Com a revisão regulatória, há a possibilidade de fazer várias conversões. Quem deixa de trabalhar aos 65 anos, pode contratar uma renda por cinco anos, e aos 70 e 75 anos fazer novas conversões, optando pela renda perpétua só aos 80, exemplifica Scripilliti. “E em cada conversão de renda, ele pode tomar ao preço de mercado mais apropriado. As segur
doras vão competir pelos ciclos de renda.”
As alterações ocorrem numa fase em que a previdência complementar, uma indústria relativamente nova no Brasil, atinge um certo grau de maturidade com o PGBL e o VGBL completando mais de duas décadas. Há uma massa mais graúda de participantes próxima de se aposentar e fazer esse tipo de escolha. É um tema caro para a estabilidade financeira do setor que hoje reúne cerca de R$ 1,4 trilhão, e vai ter que lidar com a maior longevidade da população. Em vez de administrar o risco atuarial de 25 anos, as seguradoras poderão se planejar em ciclos mais curtos, de cinco a dez anos.
“Vai ter um volume de recursos a ser trabalhado nos próximos cinco ou dez anos maior do que teve até aqui”, diz Scripilliti.
Rudolf Gschliffner, chefe de produtos da gestora de recursos do Santander, diz que será possível fazer, inclusive, a portabilidade de renda. Antes, o cliente transferia todo o dinheiro do plano de uma seguradora A para a B. “A partir do momento em que começa a usufruir do benefício da renda previdenciária, ele vai poder escolher com que seguradora quer ter aquela renda, vai ser uma decisão pautada no quanto competitiva vai ser a oferta, a companhia pode se basear no seu financeiro, no atuarial, na assunção do risco. Isso empodera o participante.”
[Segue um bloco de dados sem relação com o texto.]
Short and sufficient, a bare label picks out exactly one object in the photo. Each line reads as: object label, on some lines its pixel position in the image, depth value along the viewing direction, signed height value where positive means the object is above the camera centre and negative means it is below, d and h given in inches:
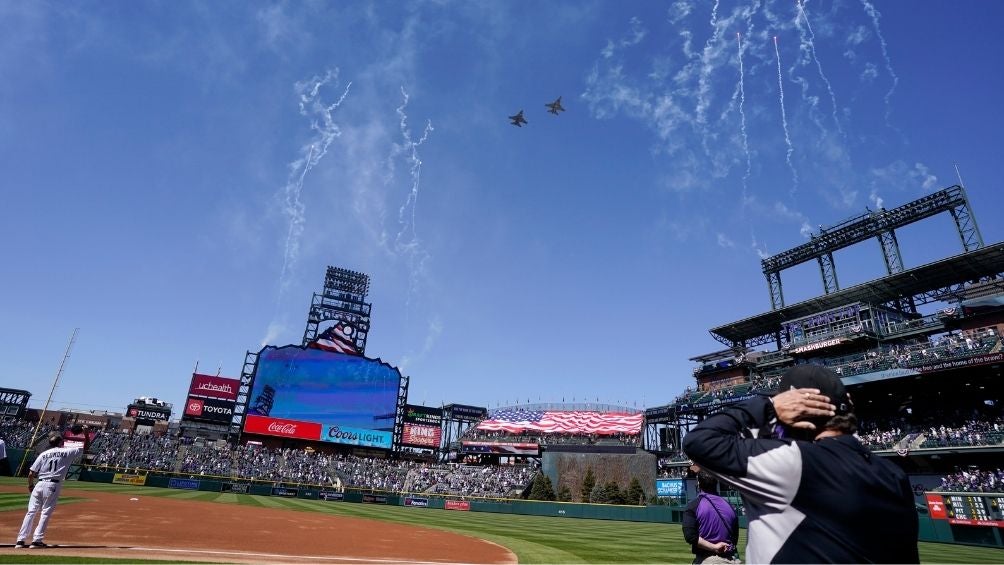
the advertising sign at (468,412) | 2965.1 +367.1
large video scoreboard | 2181.3 +306.0
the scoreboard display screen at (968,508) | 902.4 -6.4
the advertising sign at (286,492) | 1657.2 -62.4
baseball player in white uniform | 369.4 -15.7
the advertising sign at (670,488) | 1741.0 +6.7
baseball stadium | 647.1 +108.0
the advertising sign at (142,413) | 3315.2 +309.2
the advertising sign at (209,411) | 2348.7 +243.6
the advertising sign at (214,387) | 2380.7 +348.2
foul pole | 1639.4 +131.3
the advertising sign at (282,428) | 2132.1 +169.8
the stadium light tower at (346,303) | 2534.4 +815.8
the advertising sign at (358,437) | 2244.1 +155.9
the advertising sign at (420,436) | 2716.5 +204.3
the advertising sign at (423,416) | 2765.7 +311.8
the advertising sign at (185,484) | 1576.0 -50.2
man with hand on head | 86.8 +3.0
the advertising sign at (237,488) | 1608.0 -56.1
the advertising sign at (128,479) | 1486.2 -41.9
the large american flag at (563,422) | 2299.5 +278.2
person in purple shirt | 207.6 -13.7
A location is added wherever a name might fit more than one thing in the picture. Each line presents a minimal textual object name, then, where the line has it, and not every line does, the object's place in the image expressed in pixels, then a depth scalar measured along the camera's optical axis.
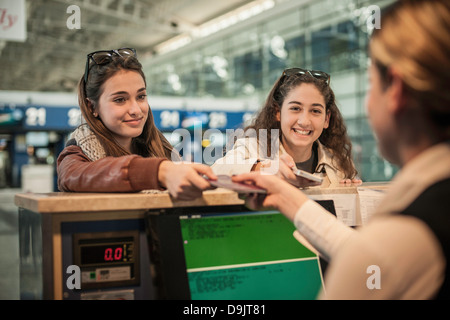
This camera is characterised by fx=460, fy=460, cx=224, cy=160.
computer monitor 1.40
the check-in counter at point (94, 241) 1.38
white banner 5.05
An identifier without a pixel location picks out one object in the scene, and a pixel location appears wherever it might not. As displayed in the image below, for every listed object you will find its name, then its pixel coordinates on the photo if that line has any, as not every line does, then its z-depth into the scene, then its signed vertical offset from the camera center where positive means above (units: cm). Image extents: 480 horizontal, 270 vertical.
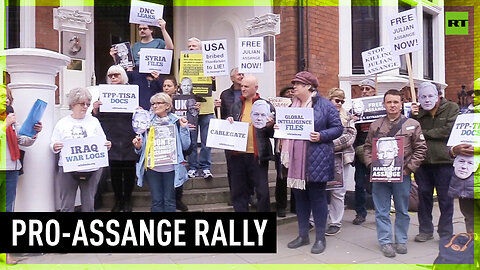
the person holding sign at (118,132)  516 +6
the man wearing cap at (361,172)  593 -48
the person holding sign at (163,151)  481 -15
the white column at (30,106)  469 +30
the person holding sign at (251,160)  503 -26
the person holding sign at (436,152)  494 -19
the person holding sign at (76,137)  459 +0
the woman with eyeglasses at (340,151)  536 -22
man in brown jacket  460 -33
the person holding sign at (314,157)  464 -22
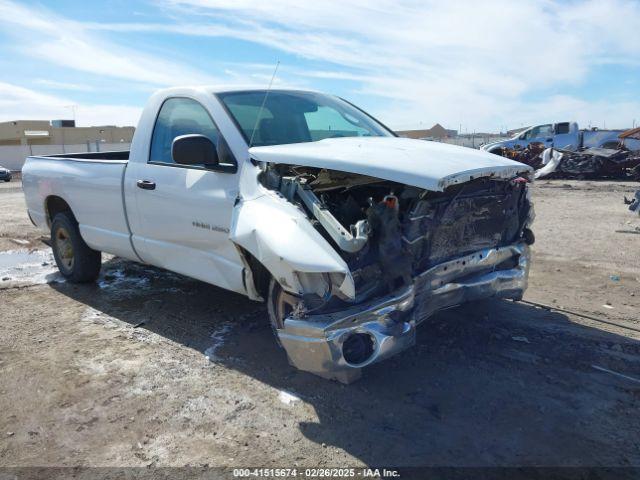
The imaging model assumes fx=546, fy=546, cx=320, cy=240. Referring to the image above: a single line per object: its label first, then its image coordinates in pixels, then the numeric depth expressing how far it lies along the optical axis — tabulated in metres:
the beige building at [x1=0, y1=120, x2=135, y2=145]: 46.41
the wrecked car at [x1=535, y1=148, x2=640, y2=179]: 16.92
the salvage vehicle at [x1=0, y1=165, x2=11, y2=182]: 25.78
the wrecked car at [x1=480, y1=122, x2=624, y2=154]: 22.34
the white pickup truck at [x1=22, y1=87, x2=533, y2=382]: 3.09
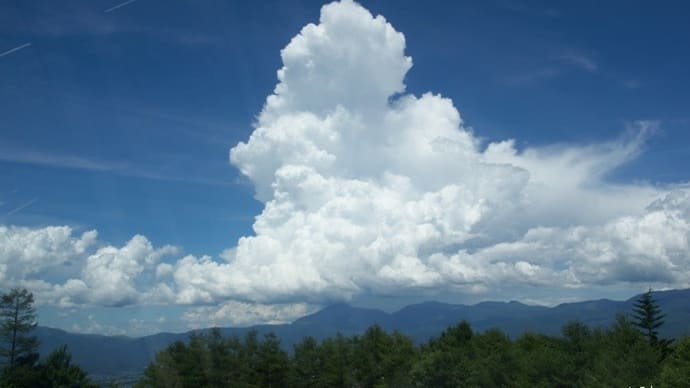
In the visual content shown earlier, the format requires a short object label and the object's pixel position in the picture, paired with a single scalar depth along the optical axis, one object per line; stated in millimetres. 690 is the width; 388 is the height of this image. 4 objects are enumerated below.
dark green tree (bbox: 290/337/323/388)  82625
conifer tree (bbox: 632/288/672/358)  104688
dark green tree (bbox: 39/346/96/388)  64062
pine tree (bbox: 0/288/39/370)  64188
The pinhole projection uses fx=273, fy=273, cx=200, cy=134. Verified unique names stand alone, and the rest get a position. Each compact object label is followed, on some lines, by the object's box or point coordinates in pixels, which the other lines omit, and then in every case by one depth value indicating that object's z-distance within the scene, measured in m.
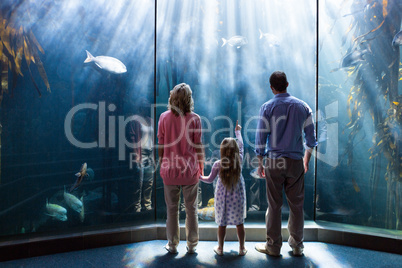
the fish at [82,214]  3.31
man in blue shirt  2.68
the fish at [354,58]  3.35
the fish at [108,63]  3.33
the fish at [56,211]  3.17
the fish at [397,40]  3.13
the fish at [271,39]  4.03
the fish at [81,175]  3.32
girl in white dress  2.72
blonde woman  2.74
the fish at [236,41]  3.96
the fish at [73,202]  3.25
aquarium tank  3.10
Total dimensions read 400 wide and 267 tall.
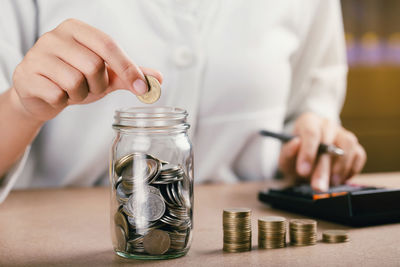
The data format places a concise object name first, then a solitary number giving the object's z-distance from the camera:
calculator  0.81
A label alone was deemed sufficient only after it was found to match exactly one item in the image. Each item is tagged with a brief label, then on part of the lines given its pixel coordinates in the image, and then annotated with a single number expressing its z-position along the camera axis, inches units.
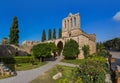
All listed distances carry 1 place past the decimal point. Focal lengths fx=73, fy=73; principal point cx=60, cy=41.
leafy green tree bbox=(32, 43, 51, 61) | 528.8
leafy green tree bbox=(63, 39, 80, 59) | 578.9
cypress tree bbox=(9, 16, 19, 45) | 641.7
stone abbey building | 613.6
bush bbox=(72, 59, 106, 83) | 165.4
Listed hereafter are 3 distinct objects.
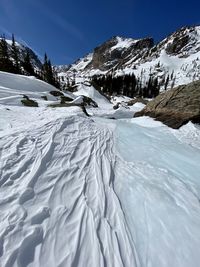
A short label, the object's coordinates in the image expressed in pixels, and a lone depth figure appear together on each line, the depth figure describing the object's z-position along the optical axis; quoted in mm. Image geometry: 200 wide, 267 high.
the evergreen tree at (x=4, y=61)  37238
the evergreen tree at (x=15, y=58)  41344
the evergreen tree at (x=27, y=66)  47281
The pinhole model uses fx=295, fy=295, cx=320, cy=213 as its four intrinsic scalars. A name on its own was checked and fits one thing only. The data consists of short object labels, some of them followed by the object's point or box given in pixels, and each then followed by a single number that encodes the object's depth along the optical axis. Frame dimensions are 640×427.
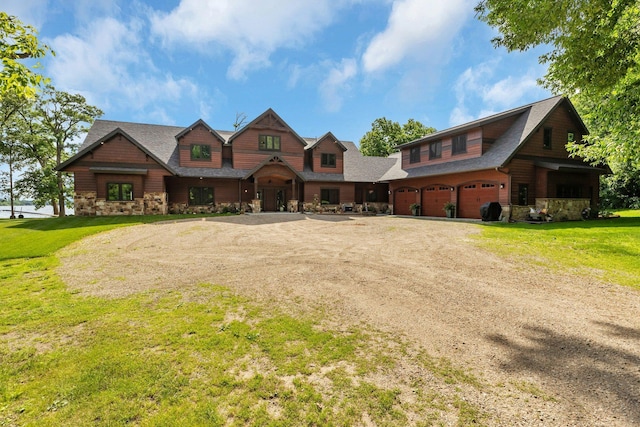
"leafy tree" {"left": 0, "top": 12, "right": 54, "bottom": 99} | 6.67
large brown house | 21.20
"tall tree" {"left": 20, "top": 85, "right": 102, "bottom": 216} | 30.55
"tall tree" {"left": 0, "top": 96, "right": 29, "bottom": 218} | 28.62
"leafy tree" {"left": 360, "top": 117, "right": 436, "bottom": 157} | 55.34
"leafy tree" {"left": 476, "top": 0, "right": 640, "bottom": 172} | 9.26
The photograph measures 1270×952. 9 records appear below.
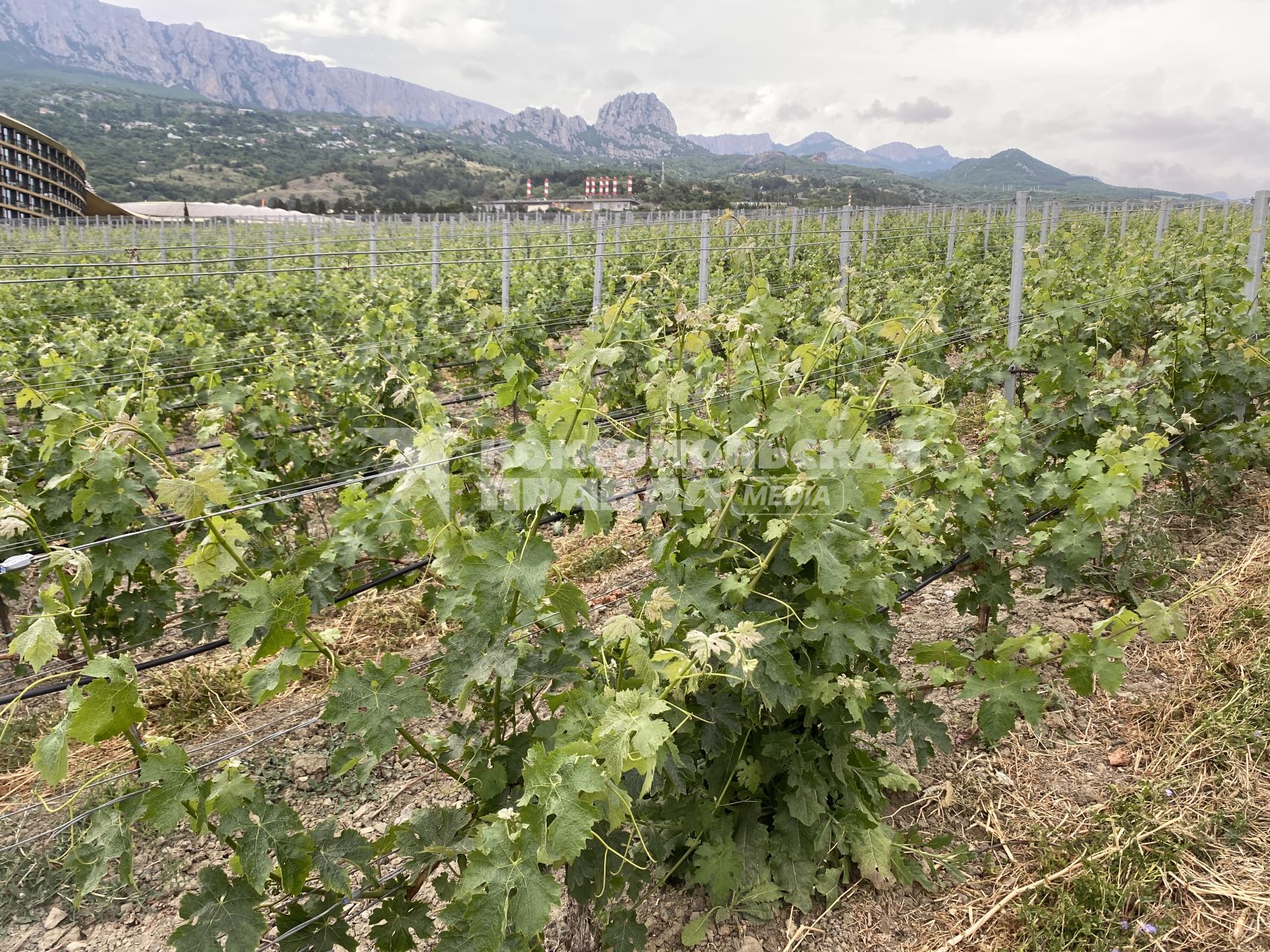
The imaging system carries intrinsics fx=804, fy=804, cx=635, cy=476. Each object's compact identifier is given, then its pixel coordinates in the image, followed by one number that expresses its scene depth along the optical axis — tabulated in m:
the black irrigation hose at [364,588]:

Sob essa ótica, o executivo diz que a previdência deixa de ser um produto conhecido como só de acumulação para ser um instrumento de renda simultânea, ampliando o escopo de uso para reservas de longo prazo. O padrão do mercado hoje é o cliente resgatar tudo na hora que precisa do benefício. As novas regras valem para quem tem planos antigos, mas o setor vai ter que se adaptar.